November 4, 2010 (Amsterdam, the Netherlands) — Use of recombinant activated factor VII (rFVIIa) (NovoSeven, Novo Nordisk) on an off-label basis significantly increases the risk of arterial thromboembolic events, especially among the elderly, a new report shows [1].

The analysis of data from 35 randomized placebo-controlled trials, published in the November 4, 2010 issue of the New England Journal of Medicine, was conducted by a team led by Dr Marcel Levi (Academic Medical Center, Amsterdam, the Netherlands).

They explain that rFVIIa is approved for the treatment of bleeding in patients with hemophilia A or B who have inhibiting antibodies to coagulation factor VIII or IX and for the treatment/prevention of bleeding related to surgical or invasive procedures in patients with congenital and acquired hemophilia, factor VII deficiency, or Glanzmann's thrombasthenia. But it is also used off label in preventing or treating severe or life-threatening bleeding in patients with other clinical conditions.

They point out that the primary concern surrounding the use of rFVIIa is its potential as a hemostatic agent to induce thromboembolic events. As it acts by generation of thrombin on thrombin-activated platelets, it is theoretically localized to the site of vessel-wall injury, but systemic activation of coagulation may still occur.
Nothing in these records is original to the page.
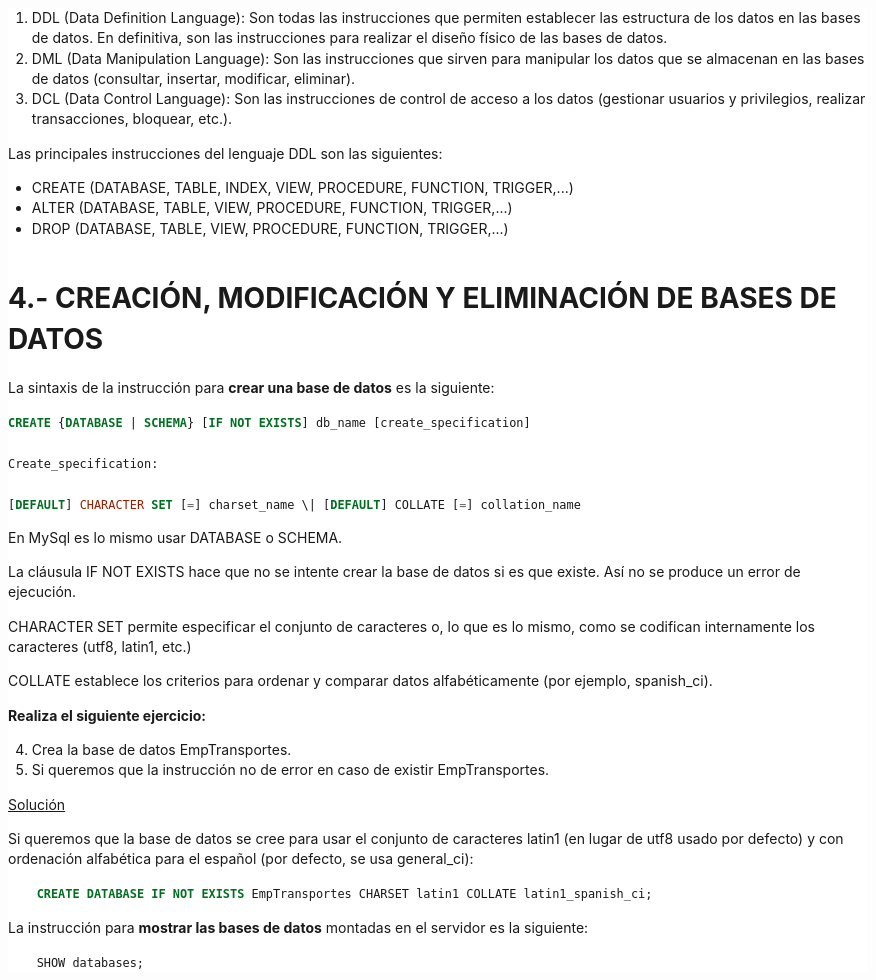1. DDL (Data Definition Language): Son todas las instrucciones que permiten establecer las estructura de los datos en las bases de datos. En definitiva, son las instrucciones para realizar el diseño físico de las bases de datos.
2. DML (Data Manipulation Language): Son las instrucciones que sirven para manipular los datos que se almacenan en las bases de datos (consultar, insertar, modificar, eliminar).
3. DCL (Data Control Language): Son las instrucciones de control de acceso a los datos (gestionar usuarios y privilegios, realizar transacciones, bloquear, etc.).

Las principales instrucciones del lenguaje DDL son las siguientes:

- CREATE (DATABASE, TABLE, INDEX, VIEW, PROCEDURE, FUNCTION, TRIGGER,...)
- ALTER (DATABASE, TABLE, VIEW, PROCEDURE, FUNCTION, TRIGGER,...)
- DROP (DATABASE, TABLE, VIEW, PROCEDURE, FUNCTION, TRIGGER,...)
  
# 4.- CREACIÓN, MODIFICACIÓN Y ELIMINACIÓN DE BASES DE DATOS

La sintaxis de la instrucción para **crear una base de datos** es la siguiente:

```sql
CREATE {DATABASE | SCHEMA} [IF NOT EXISTS] db_name [create_specification]  

Create_specification: 

[DEFAULT] CHARACTER SET [=] charset_name \| [DEFAULT] COLLATE [=] collation_name
```

En MySql es lo mismo usar DATABASE o SCHEMA.

La cláusula IF NOT EXISTS hace que no se intente crear la base de datos si es que existe. Así  no se produce un error de ejecución.

CHARACTER SET permite especificar el conjunto de caracteres o, lo que es lo mismo, como se codifican internamente los caracteres (utf8, latin1, etc.)

COLLATE establece los criterios para ordenar y comparar datos alfabéticamente (por ejemplo, spanish_ci).

**Realiza el siguiente ejercicio:**

4. Crea la base de datos EmpTransportes.
5. Si queremos que la instrucción  no de error en caso de existir EmpTransportes.

[Solución](#Soluciones)

Si queremos que la base de datos se cree para usar el conjunto de caracteres latin1 (en lugar de utf8 usado por defecto) y con ordenación alfabética para el español (por defecto, se usa general_ci):

```sql
    CREATE DATABASE IF NOT EXISTS EmpTransportes CHARSET latin1 COLLATE latin1_spanish_ci;
```

La instrucción para **mostrar las bases de datos** montadas en el servidor es la siguiente:

```sql
    SHOW databases;
```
To look into this risk, Levi and colleagues analyzed rates of thromboembolic events in 35 placebo-controlled trials of off-label indications for rFVIIa, all of which involved using the product for the treatment or prevention of bleeding.

Results showed that of the 4468 subjects included, 498 had thromboembolic events (11.1%). Rates of arterial thromboembolic events and coronary arterial events were higher among those who received rFVIIa than those who received placebo, but rates of venous thromboembolic events were similar among rFVIIa and placebo patients. Rates of arterial thromboembolic events were particularly high in elderly patients who received rFVIIa.

Incidence of Thromboembolic Events With Off Label Use of RFVIIa in Placebo-Controlled Trials

Outcome rFVIIa (%) Placebo (%) p
Arterial thromboembolic event 5.5 3.2 0.003
Venous thromboembolic event 5.3 5.7 NS
Coronary arterial thromboembolic event 2.9 1.1 0.002
Arterial thromboembolic event in patients >65 y 9.0 3.8 0.003
Arterial thromboembolic event in patients >75 y 10.8X 4.1X 0.02X

The authors emphasize the difference between these results and those seen with the use of rFVIIa in approved indications, where the rate of thromboembolic events is less than 1%. Noting that their data are reliable as they come from placebo-controlled trials, they conclude that the risk/benefit considerations should be evaluated before administering any hemostatic agent.

In an accompanying editorial [2], Dr Louis Aledort (Mount Sinai School of Medicine, New York) says that in patients with bleeding disorders, the challenge is to establish hemostasis without incurring thromboembolic events, but he points out that as studies of an agent in off-label indications have not been evaluated by regulatory agencies, it is difficult to learn about adverse events.

Aledort continues: "The thrombotic sequelae reported here are not inconsequential," and "the risk is particularly notable among older patients." He adds: "This article should serve as a template for pharmaceutical companies to report all studies involving the use of a given drug, on-label and off-label, so that physicians can fully appreciate the benefits and risks when making therapeutic decisions."